Pixel coordinate listings
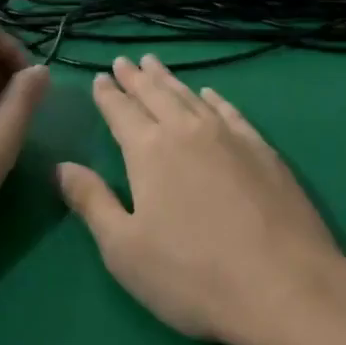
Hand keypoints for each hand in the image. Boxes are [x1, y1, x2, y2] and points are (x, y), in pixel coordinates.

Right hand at [58, 55, 343, 344]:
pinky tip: (210, 94)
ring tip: (157, 65)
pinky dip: (215, 98)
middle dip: (137, 77)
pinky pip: (230, 111)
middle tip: (126, 60)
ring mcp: (229, 136)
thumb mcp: (125, 249)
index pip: (121, 112)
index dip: (108, 94)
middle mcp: (187, 131)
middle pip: (156, 94)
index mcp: (149, 151)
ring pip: (191, 97)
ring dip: (171, 80)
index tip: (100, 77)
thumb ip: (92, 203)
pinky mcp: (262, 149)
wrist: (283, 284)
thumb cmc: (192, 274)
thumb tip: (62, 167)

▶ WHAT IS NEEDED
Pull each line containing "thumb" from the records.

▶ WRITTEN SOLUTION
thumb mcp: (125, 249)
thumb ip: (92, 203)
thumb cmc: (192, 274)
thumb tip: (62, 167)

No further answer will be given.